2. I had a very idealistic modal for how relationships work. I thought that if two good, intelligent and committed people get together, they can overcome any obstacle (except for maybe one or both partners moving away). This is not always the case.
3. I cannot...cannot handle break ups. Still. This is my #1 weakness as far as dating is concerned. Even though I have an abundance of casual hookups available to me, almost whenever I please (although tbh, I have almost no desire for them anymore. Banging random sloots feels kinda stale and pointless at this point), I still have some deep rooted issues around separation. More women or abundance will not help. This will require a lot of thought, introspection, meditation and therapy to resolve. Until then, I find myself at a disadvantage when it comes to dating. Because my inability to handle break ups without becoming a crazy person for a couple weeks/months is by en large what causes me to allow myself to be walked all over in the first place (i.e. if she does something I don't like...what do I do? I feel like I can't break up with her because I can't handle that. So I'm trapped).

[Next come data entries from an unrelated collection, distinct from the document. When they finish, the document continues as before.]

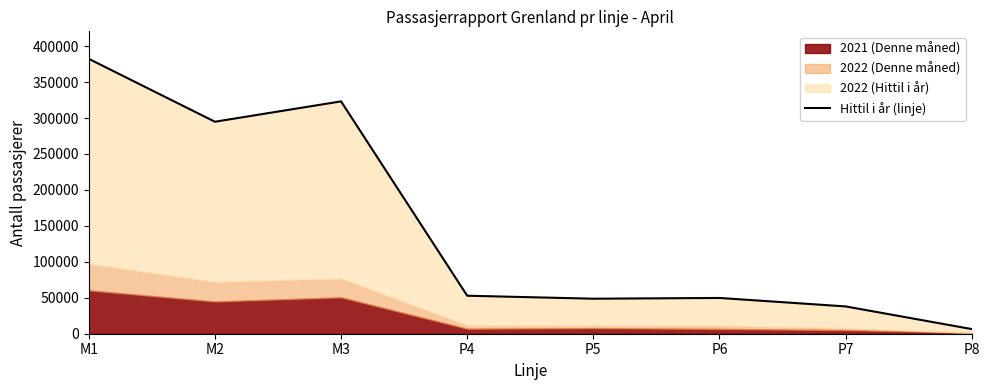

At which label is the value closest to 194394?

M2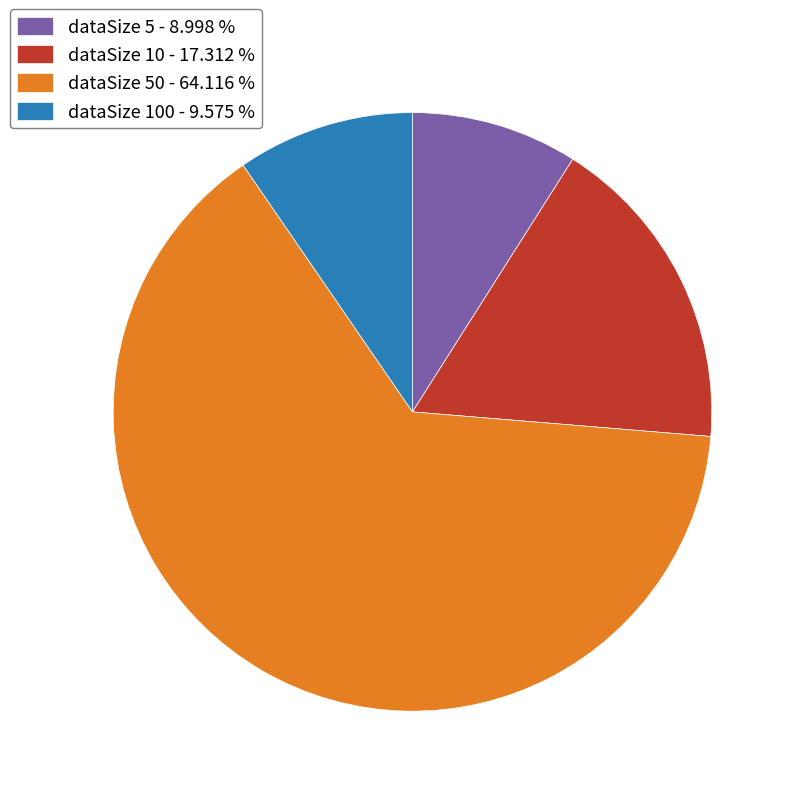

Count the number of slices in the pie.

4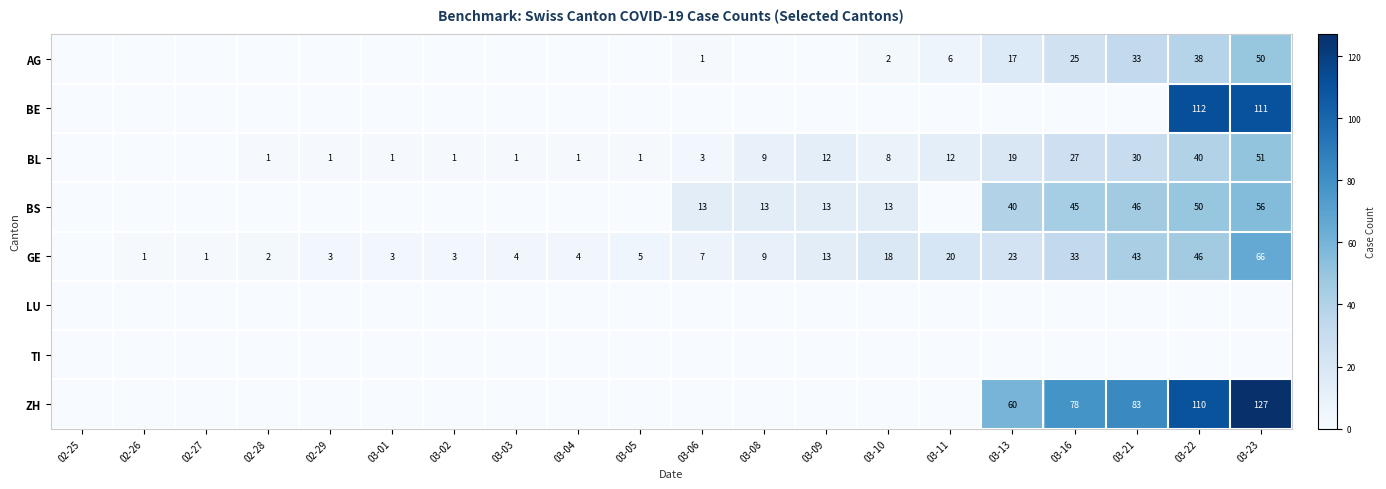

The BE series shows 112 at 03-22. True or false?

True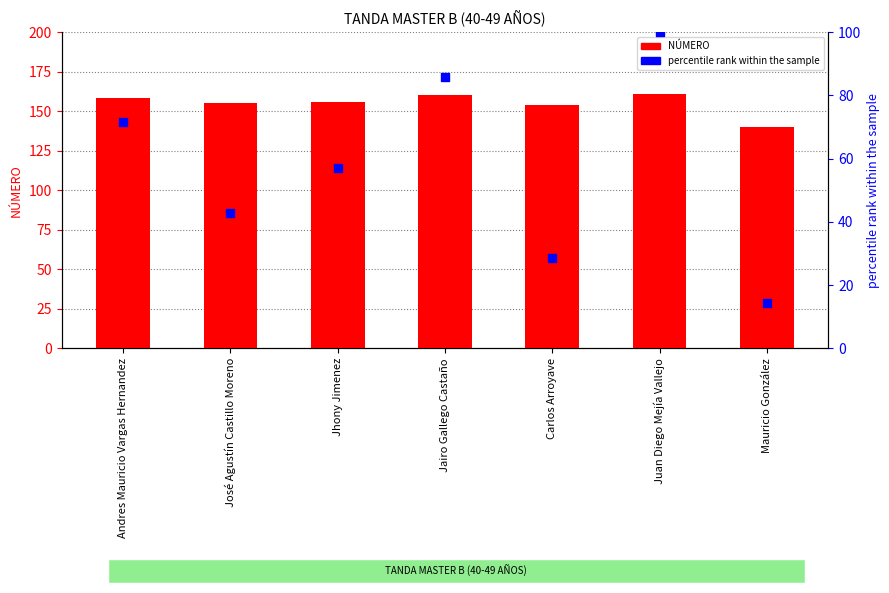

Which series contains the highest Y value?

NÚMERO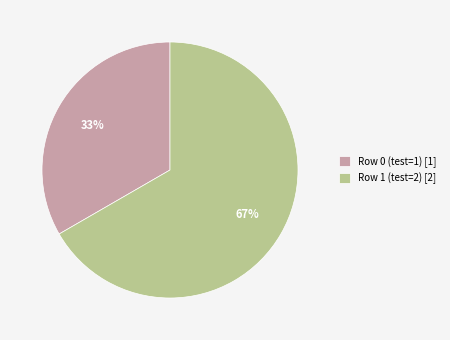

How many slices are in this pie chart?

2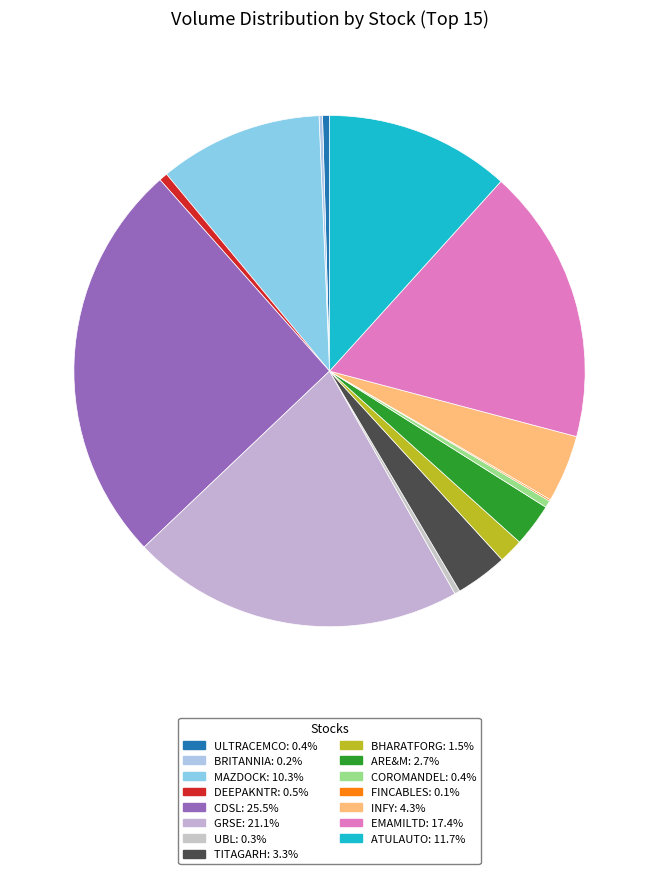

Count the number of slices in the pie.

15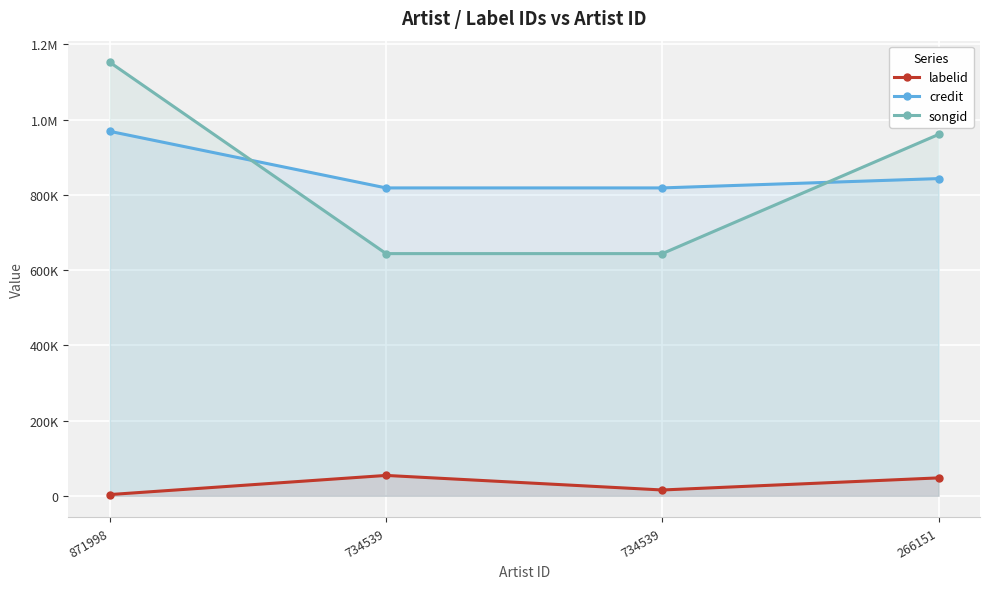

What are all the series names shown in the legend?

labelid, credit, songid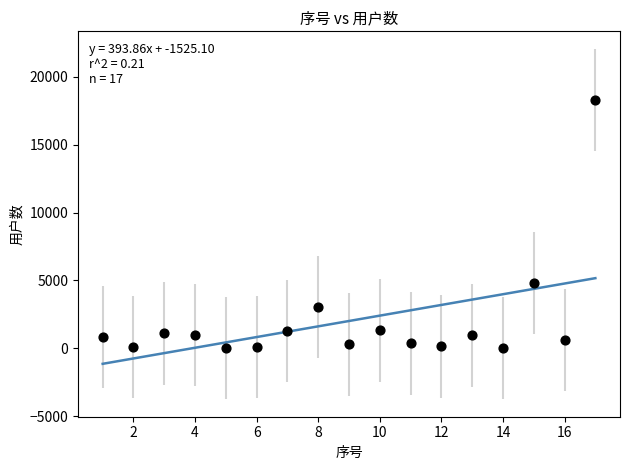

What Y value in the scatter plot is closest to 9153?

4795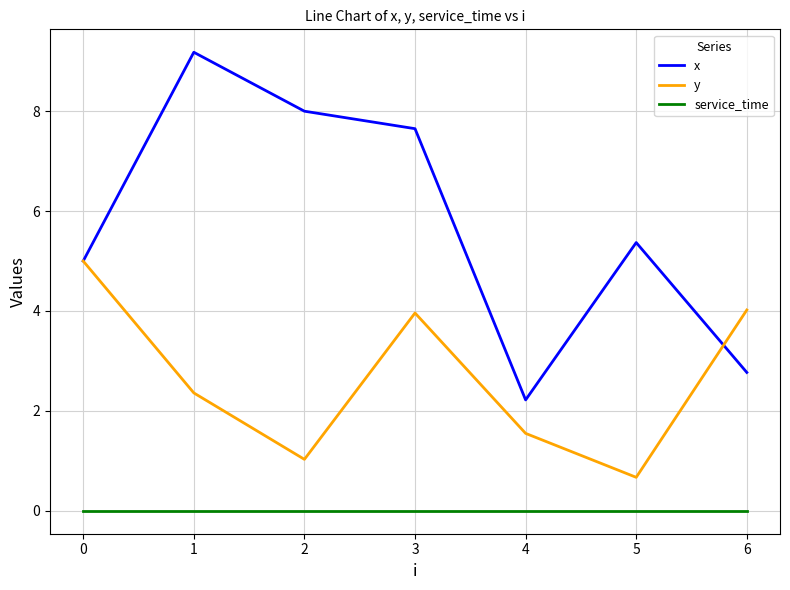

Where is the first local minimum for y?

2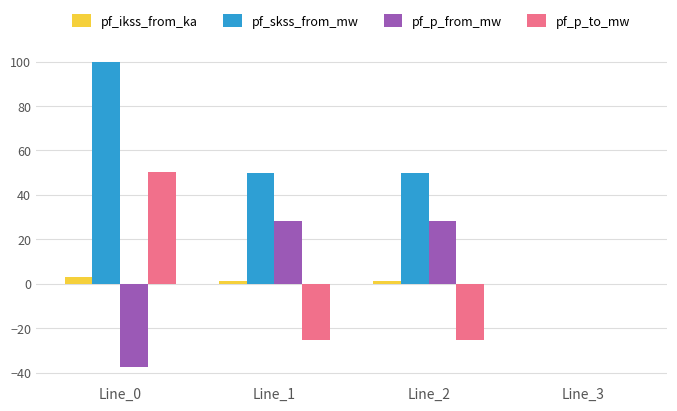

How many categories are shown in the chart?

4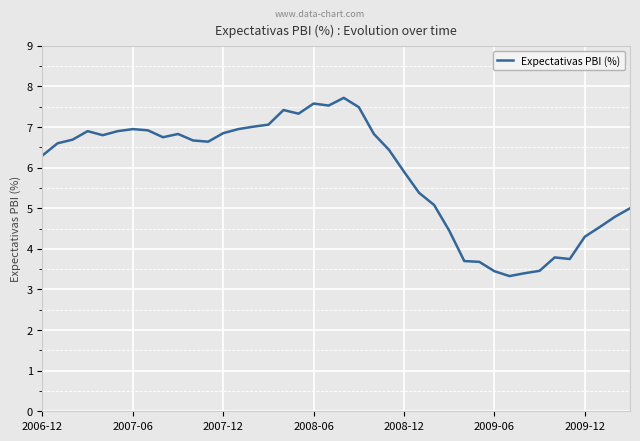

What is the maximum value shown in the chart?

7.7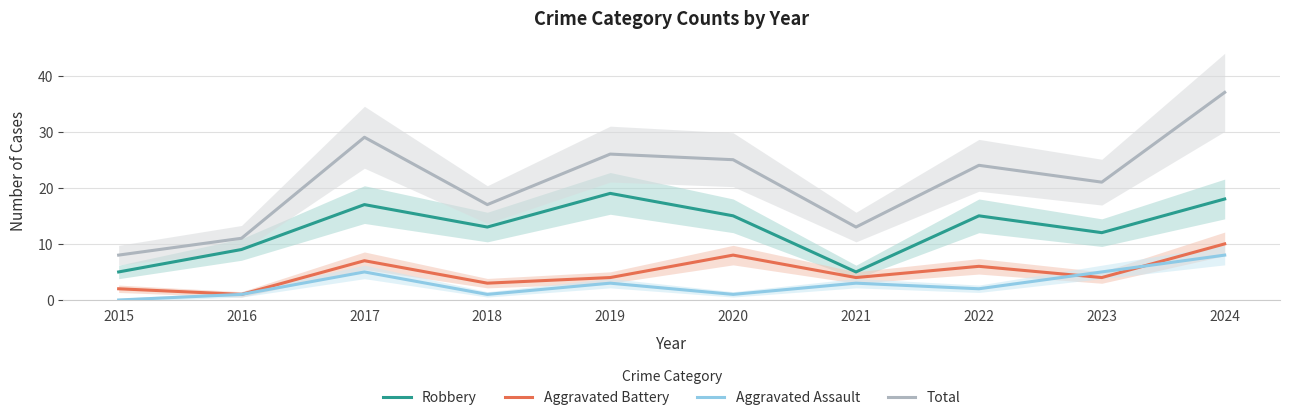

Rank the series at 2017 from highest to lowest value.

Total, Robbery, Aggravated Battery, Aggravated Assault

4. I'm extremely attracted to women who are in some way damaged or deeply hurt. I take great satisfaction in helping them heal, especially if I see they've already made some progress on their own (note: this is not the same as being a "white knight" as helping the damsel in distress is not my tactic for getting the girl in the first place. It's once I'm already dating her that this comes into play). Regardless, this is unhealthy because I inevitably find myself in relationships with women who although very attractive & desirable in a lot of ways, do not have the emotional awareness and capacity to sustain a long-term relationship
5. Ultimetly, I feel like I had disowned some of the darker sides of dating in favor of an idealistic modal. But reality is, that it's human nature to be both good and bad. The two balance each other out. The dating realm is no exception. I've also disowned parts of my maculinity because I am afraid of and have disdain for its darker sides (e.g. aggression, physical dominance, greed, selfishness). As of now, I continue to work to reintegrate them into my life.